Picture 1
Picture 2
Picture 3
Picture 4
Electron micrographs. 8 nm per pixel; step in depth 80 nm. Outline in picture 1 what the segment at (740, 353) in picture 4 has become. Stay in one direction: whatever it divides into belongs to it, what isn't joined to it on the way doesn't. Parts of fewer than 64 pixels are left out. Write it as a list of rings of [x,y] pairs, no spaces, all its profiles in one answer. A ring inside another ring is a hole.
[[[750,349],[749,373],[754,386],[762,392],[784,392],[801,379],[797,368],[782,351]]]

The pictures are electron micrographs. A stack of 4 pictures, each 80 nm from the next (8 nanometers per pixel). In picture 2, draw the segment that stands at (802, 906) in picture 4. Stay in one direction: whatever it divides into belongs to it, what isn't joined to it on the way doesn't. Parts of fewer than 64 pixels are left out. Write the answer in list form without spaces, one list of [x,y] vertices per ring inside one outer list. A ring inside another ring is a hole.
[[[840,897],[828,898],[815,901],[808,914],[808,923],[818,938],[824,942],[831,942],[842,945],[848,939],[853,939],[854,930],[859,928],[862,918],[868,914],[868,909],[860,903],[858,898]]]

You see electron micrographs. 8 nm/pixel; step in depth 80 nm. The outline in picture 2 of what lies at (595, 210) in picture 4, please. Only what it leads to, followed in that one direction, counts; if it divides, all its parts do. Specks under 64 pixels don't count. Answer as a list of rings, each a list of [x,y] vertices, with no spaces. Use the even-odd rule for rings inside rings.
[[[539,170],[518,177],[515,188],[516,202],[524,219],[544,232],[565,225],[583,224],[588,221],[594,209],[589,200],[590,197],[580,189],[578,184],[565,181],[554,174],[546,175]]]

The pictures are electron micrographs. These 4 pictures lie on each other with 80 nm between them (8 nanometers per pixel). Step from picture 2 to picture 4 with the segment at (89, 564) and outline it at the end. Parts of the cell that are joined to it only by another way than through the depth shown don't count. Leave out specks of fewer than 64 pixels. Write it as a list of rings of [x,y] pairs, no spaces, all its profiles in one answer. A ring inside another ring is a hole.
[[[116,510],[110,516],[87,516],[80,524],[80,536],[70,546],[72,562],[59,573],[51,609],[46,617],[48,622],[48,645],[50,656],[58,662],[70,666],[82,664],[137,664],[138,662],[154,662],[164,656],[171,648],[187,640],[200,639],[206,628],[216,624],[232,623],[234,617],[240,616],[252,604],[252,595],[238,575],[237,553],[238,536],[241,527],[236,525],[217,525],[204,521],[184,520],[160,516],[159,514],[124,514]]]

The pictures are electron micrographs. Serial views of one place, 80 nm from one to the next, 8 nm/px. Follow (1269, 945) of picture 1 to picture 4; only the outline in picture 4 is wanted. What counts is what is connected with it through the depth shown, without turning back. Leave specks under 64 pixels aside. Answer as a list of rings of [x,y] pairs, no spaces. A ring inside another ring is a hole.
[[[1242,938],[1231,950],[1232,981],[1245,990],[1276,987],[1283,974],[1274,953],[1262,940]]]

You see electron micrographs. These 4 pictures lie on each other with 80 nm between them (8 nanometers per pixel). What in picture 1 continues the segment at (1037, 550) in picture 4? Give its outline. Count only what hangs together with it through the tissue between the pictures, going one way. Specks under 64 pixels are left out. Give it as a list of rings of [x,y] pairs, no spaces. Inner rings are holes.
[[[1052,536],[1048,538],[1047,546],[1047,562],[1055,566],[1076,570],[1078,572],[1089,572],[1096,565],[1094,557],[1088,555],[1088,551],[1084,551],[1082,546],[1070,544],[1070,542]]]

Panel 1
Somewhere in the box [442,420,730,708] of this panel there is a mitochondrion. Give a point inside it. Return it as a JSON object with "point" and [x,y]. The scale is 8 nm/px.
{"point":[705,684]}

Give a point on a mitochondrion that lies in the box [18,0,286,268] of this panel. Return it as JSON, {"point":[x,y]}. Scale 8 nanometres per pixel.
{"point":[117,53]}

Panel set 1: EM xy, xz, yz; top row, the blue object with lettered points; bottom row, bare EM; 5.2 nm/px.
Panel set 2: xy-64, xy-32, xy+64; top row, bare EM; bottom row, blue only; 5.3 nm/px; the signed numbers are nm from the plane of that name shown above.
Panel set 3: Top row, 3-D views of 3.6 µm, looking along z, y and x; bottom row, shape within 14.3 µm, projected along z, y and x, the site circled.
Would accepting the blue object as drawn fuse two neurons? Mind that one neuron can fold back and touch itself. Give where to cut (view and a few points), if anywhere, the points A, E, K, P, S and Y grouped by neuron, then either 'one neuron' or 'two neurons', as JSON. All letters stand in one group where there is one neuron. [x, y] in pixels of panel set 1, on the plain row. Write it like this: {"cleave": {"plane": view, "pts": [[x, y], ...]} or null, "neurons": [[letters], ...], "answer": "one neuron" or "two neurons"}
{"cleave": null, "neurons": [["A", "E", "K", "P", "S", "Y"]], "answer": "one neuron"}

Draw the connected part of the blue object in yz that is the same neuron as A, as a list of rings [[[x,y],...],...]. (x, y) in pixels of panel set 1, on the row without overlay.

##########

Here the job is to set down exactly the lines of the material above that fall between the one with "The pictures are electron micrographs. Serial" and the one with "Panel set 2: xy-64, xy-32, xy+64;", inclusive, and nothing beyond them.

The pictures are electron micrographs. Serial views of one place, 80 nm from one to the next, 8 nm/px. Follow (1269, 945) of picture 1 to picture 4; only the outline in picture 4 is wanted. What counts is what is connected with it through the depth shown, without turning back. Leave specks under 64 pixels aside. Answer as a list of rings of [x,y] pairs, no spaces. A ring inside another ring is a hole.
[[[1242,938],[1231,950],[1232,981],[1245,990],[1276,987],[1283,974],[1274,953],[1262,940]]]

You see electron micrographs. These 4 pictures lie on each other with 80 nm between them (8 nanometers per pixel). What in picture 1 continues the segment at (1037, 550) in picture 4? Give its outline. Count only what hangs together with it through the tissue between the pictures, going one way. Specks under 64 pixels are left out. Give it as a list of rings of [x,y] pairs, no spaces. Inner rings are holes.
[[[1052,536],[1048,538],[1047,546],[1047,562],[1055,566],[1076,570],[1078,572],[1089,572],[1096,565],[1094,557],[1088,555],[1088,551],[1084,551],[1082,546],[1070,544],[1070,542]]]

Panel 1
Somewhere in the box [442,420,730,708] of this panel there is a mitochondrion. Give a point inside it. Return it as a JSON object with "point" and [x,y]. The scale is 8 nm/px.
{"point":[705,684]}

Give a point on a mitochondrion that lies in the box [18,0,286,268] of this panel. Return it as JSON, {"point":[x,y]}. Scale 8 nanometres per pixel.
{"point":[117,53]}

Panel set 1: EM xy, xz, yz; top row, the blue object with lettered points; bottom row, bare EM; 5.2 nm/px.
Panel set 2: xy-64, xy-32, xy+64; top row, bare EM; bottom row, blue only; 5.3 nm/px; the signed numbers are nm from the plane of that name shown above.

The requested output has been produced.